The photon flux scales as the square of the nuclear charge, so heavy ions have a considerable flux advantage over protons. One particularly attractive feature of heavy-ion reactions is that the ions can exchange two or more photons in a single collision. In that case, an observer can use the interaction with one of the photons to select a subset of events—for example, encounters with a small impact parameter—and then study how that selection affects the other photon interactions.

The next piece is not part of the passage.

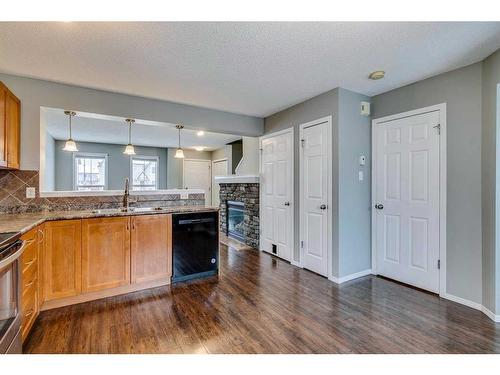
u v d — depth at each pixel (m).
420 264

Although some results had been obtained with fixed-target experiments, empirical studies of UPCs producing particles heavier than electrons began in earnest with the STAR detector at RHIC, which collides, for example, protons and gold nuclei at center-of-mass collision energies of 500 GeV and 200 GeV per nucleon, respectively. For gold-on-gold collisions, the ions produce photons with energies of up to 600 GeV in the target rest frame and 24 GeV in the photon–nucleon center-of-mass frame.
More recently, the LHC has taken up the mantle. It accelerates protons and lead ions and achieves a center-of-mass energy of up to 13 TeV for the protons and 5 TeV per nucleon for the heavy ion. For lead-on-lead collisions, the photon energy in the photon–nucleon center-of-mass frame can reach about 3 TeV, an order of magnitude above the maximum energy studied at HERA.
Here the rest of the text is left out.